Joyce Craig, the mayoral candidate running against incumbent Ted Gatsas, has received the endorsement of International Brotherhood of Electrical Workers (IBEW) locals 490 and 2320. The two IBEW locals have a membership exceeding 350 workers, including electricians, linemen, and other employees in the building trades and electric utilities, as well as workers in the computer and telecommunications industries.
Craig currently is finishing her third, two-year term on the Board of Mayor and Aldermen (BOMA) after serving two terms on the School Board Committee. She is the only candidate currently running for mayor who has been elected to both bodies. The mayor of Manchester serves as the chair of both BOMA and the School Committee.

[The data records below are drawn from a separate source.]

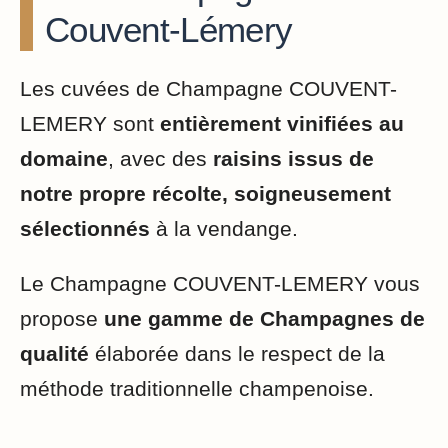
Couvent-Lémery
Les cuvées de Champagne COUVENT-
LEMERY sont
entièrement vinifiées au
domaine
, avec des
raisins issus de
notre propre récolte, soigneusement
sélectionnés
à la vendange.
Le Champagne COUVENT-LEMERY vous
propose
une gamme de Champagnes de
qualité
élaborée dans le respect de la
méthode traditionnelle champenoise.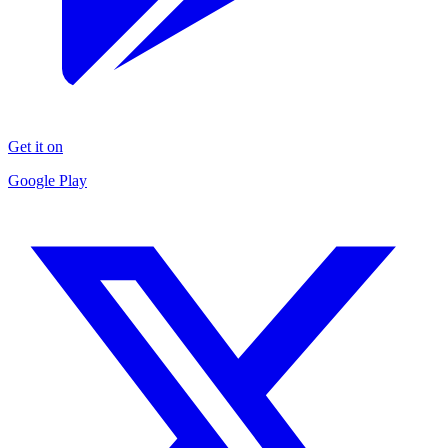
Get it on
Google Play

IBEW Local 490 Business Manager Denis Beaudoin praised Craig for being a “strong advocate for the priorities of working families in Manchester.” In his message endorsing Craig, Beaudoin went on to say, “She is a proven consensus builder who understands the true potential of Manchester and the importance of prioritizing education, combating the drug epidemic on multiple fronts, and fixing our roads and infrastructure, and has consistently displayed this during her years of public service.”
Alderman Craig has often hearkened for the need for leadership in the mayor’s office, such as in an editorial published by the Union Leader earlier in the year. In that editorial, Craig faulted Mayor Gatsas for his poor stewardship of the public school system, which caused the loss of students from the neighboring town of Hooksett.
Hooksett had sent students to Manchester schools for 100 years, but balked at continuing the relationship due to the dysfunctions, including expanded class size, caused by the layoffs of teachers triggered by Gatsas’ financial policy. Craig also criticized the mayor for failing to tackle the issues of deteriorating roads and a huge increase in crime. She cited the 2014 budget that she authored and that was passed by BOMA for putting more police officers on the street as the kind of leadership needed by Manchester.
Referencing her 15 years in the private sector, Beaudoin also touched on the issue of leadership. “She has proven her leadership skills as a marketing executive, School Board member, and Alderman. It is time Manchester had a leader who understands the needs of working families, and that is why we are supporting Alderman Craig’s campaign for mayor of Manchester.”
Craig and Gatsas also have clashed over how to handle the surging heroin crisis in the Queen City. During a BOMA meeting in June, Gatsas denigrated Craig’s call to use a more cooperative approach towards asking for help from the Hillsborough County legislative delegation to establish a drug court benefiting Manchester. Craig had recommended that BOMA offer to put up $120,050 towards the $443,000 cost of a drug court for northern Hillsborough County. Gatsas rebuffed her efforts and, in turn, was rebuffed by the County delegation, leaving Manchester without a drug court.
In his endorsement message, IBEW Local 490 Business Manager Steven Soule said, “This is a critical election and it is important we have a candidate who cares about working people in our city. Joyce has a vision to grow our city and plans to improve our schools, curb the heroin epidemic, and improve Manchester’s local infrastructure. Her ability to work with others and find compromise is precisely what is needed in the mayor’s office.”
Craig said that she was honored to receive the endorsements of IBEW Local 490 and IBEW Local 2320. “As mayor, I will continue to stand up for and protect Manchester workers and residents,” she said in her own statement. She touched on another theme of her campaign, that she would use a more collaborative style as mayor than Ted Gatsas had used in his nearly six years of dealing with BOMA.
“Over the past six years, we have seen the Mayor bully his way through School Board meetings, refuse to engage with other stakeholders to combat the drug epidemic, and ignore our failing infrastructure,” Craig said. “It is time Manchester reached its potential and I will be the leader to unite our city to combat the drug epidemic, improve our schools, and protect Manchester workers and families.”